GPU Acceleration



Repurposing GPUs


32-bit Gflops for GPUs (AMD and NVIDIA) and CPUs for 2007-2013.
GPUs are currently kings of floating point operations. The performance gap is smaller but still present in 64-bit operations.



High performance clusters have, in recent history, turned their attention to general purpose GPU (GPGPU) acceleration. GPUs already exist in an upgradeable and expandable format and are economical candidates to retrofit existing clusters. They offer the highest performance per watt, performance per dollar, and raw computing power in high performance cluster applications.

The CUDA architecture for GPU "cores" by NVIDIA have made a number of important revisions: floating point units now meet IEEE standards with native 32-bit precision and improved 64-bit emulation, ECC memory safeguards against memory faults, on-die cache eliminates system memory lookups, improved scheduling of concurrent kernels maintains a high load (think hyperthreading), and fully programmable streaming processors support C/C++ style programming. Users no longer need to rewrite calculations in terms of native geometry commands.
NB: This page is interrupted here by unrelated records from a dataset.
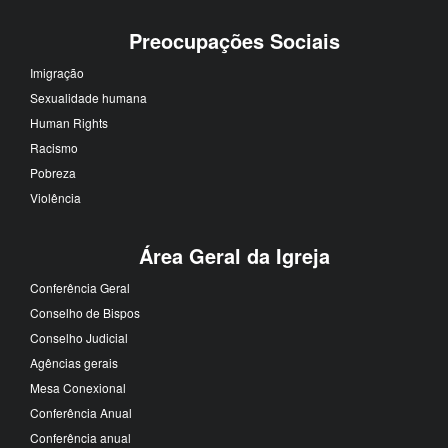
Preocupações Sociais
Imigração
Sexualidade humana
Human Rights
Racismo
Pobreza
Violência
Área Geral da Igreja
Conferência Geral
Conselho de Bispos
Conselho Judicial
Agências gerais
Mesa Conexional
Conferência Anual
Conferência anual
And of course this list grows as NVIDIA engineers evolve their technology.

The traditional approach to designing a CPU is to offer highly accelerated tasks with lots of operations possible in a single clock cycle. They make use of large, extensive caches in order to do so and house up to 16 cores (and growing) on a die running at 2-4 GHz. They still offer superior single-threaded performance for nonparallel tasks. A GPU, traditionally designed for rendering games, is inherently parallel and synchronized. It can house anywhere from 300-600 streaming processors at speeds of 400-1000 MHz. They offer a high throughput but achieve simpler and fewer operations per clock. Thus, it has been the focus of several MD programs to offload intensive parallel tasks to the GPU. For molecular modeling of biological membranes, the nonbonded force calculation is the focus of GPU acceleration.


GPU acceleration


UIUC results of APOA1 simulation with GPU acceleration shows reduction in timestep for nonbond force calculation.



Some of the first results from a GPU accelerated NAMD simulation of APOA1 protein at UIUC clearly show the possible benefits. These types of performance gains allow one CUDA workstation to replace several nodes in a cluster, reducing equipment cost.
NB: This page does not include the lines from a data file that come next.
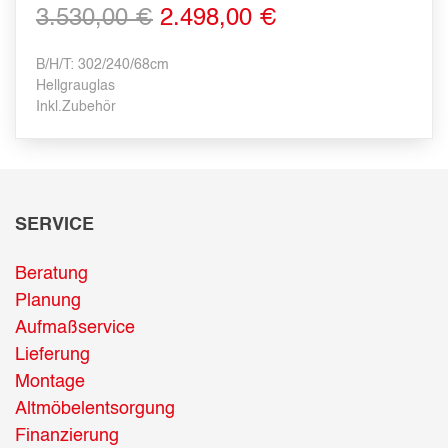
3.530,00 €
2.498,00 €
B/H/T: 302/240/68cm
Hellgrauglas
Inkl.Zubehör
SERVICE
Beratung
Planung
Aufmaßservice
Lieferung
Montage
Altmöbelentsorgung
Finanzierung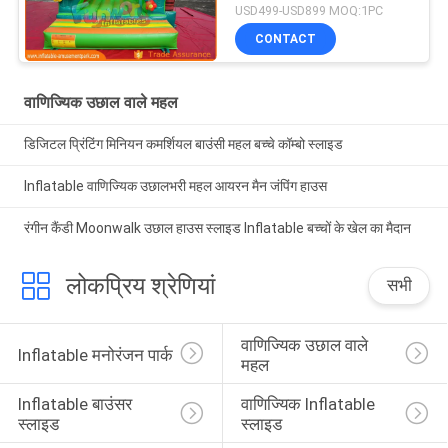
USD499-USD899 MOQ:1PC
CONTACT
वाणिज्यिक उछाल वाले महल
डिजिटल प्रिंटिंग मिनियन कमर्शियल बाउंसी महल बच्चे कॉम्बो स्लाइड
Inflatable वाणिज्यिक उछालभरी महल आयरन मैन जंपिंग हाउस
रंगीन कैंडी Moonwalk उछाल हाउस स्लाइड Inflatable बच्चों के खेल का मैदान
लोकप्रिय श्रेणियां
सभी
वाणिज्यिक उछाल वाले 
Inflatable मनोरंजन पार्क
महल
Inflatable बाउंसर 
वाणिज्यिक Inflatable 
स्लाइड
स्लाइड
Our CUDA workstation has tested an 80k atom, lipid bilayer simulation in NAMD.

num GPU num threads speedup (vs 1-1)
2 2 1.97
3 3 2.82
4 4 3.62
speedup (vs 2-2)
2 4 3.78 1.92
2 6 4.91 2.50
2 8 5.36 2.72
2 10 5.57 2.83
2 12 6.40 3.26
2 14 5.84 2.97
2 16 5.85 2.97
speedup (vs 4-4)
4 4 3.62 1.84 -
4 6 5.23 2.66 1.45
4 8 6.73 3.42 1.86
4 10 7.38 3.75 2.04
4 12 7.79 3.96 2.16
4 14 7.99 4.07 2.21
4 16 8.11 4.12 2.24

Note that as a hardware limitation, there is reduced bandwidth between all four GPU cards that is not present in two-card benchmarks. Notice how NAMD responds to both threading and raw resources while it also feels the effects of diminishing returns. Threading increases utilization but also increases overhead. You can see this negative effect in the 2-12 and 2-16 runs.